For Your Lenten Friday Night at the Movies II: The Mission

Jeremy Irons as Father Gabriel, SJ

Last week, Ben Hur was epic, but it had its saccharine sweet, melodramatic moments. Whenever Judah Ben-Hur encountered the Christ, his world stopped, and started.

This week, the world gets tangled, troubled, and we’re left wondering about how the will of God works through our fallenness in this world.

We have the story of two priests, one a missionary, the other a convert. Both clothed in black, but each cut from different cloth. After a cardinal makes a visit, things that were already tenuous come unglued.

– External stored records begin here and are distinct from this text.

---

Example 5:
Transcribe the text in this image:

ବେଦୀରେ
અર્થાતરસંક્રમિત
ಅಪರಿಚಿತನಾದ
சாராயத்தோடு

And so we have a penitential film this week. One that requires us to put away our desire for a happy earthly ending, and embrace the mission of being missionaries in a world that is turned upside down. Nominated for seven Academy Awards, it one the Oscar for Best Cinematography. The score is by Ennio Morricone, whose stylings you may recall from Clint Eastwoods’ spaghetti westerns. Have a look at the trailer,

The complete cast? They didn’t all make it into the trailer, but let’s just say the film has a deep bench when it comes to talent.

  • Robert De Niro as Rodrigo Mendoza
  • Jeremy Irons as Father Gabriel
  • Ray McAnally as Cardinal Altamirano
  • Aidan Quinn as Felipe Mendoza
  • Cherie Lunghi as Carlotta
  • Ronald Pickup as Hontar
  • Chuck Low as Cabeza
  • Liam Neeson as Fielding
  • Bercelio Moya as Indian Boy
  • Sigifredo Ismare as Witch Doctor
  • Asuncion Ontiveros as Indian Chief
  • Alejandrino Moya as Chief’s Lieutenant
  • Daniel Berrigan as Sebastian
  • Rolf Gray as Young Jesuit
  • Álvaro Guerrero as Jesuit

So first we’ll have a supper consisting of penne pasta smoked salmon, mixed with peas and alfredo sauce. There is garlic bread on the side, all washed down with one of these.

Employee owned… 🙂

And for dessert? Chocolate fudge cupcakes (so we’ll be skipping the popcorn).

This film is going to put me through the wringer.  Mercenary soldier becomes priest, only to take up arms again, while his brother priest abhors violence and is taken by it. We just have to remember the following throughout,

“The light shines in the darkness, and the darkness has not overcome it.”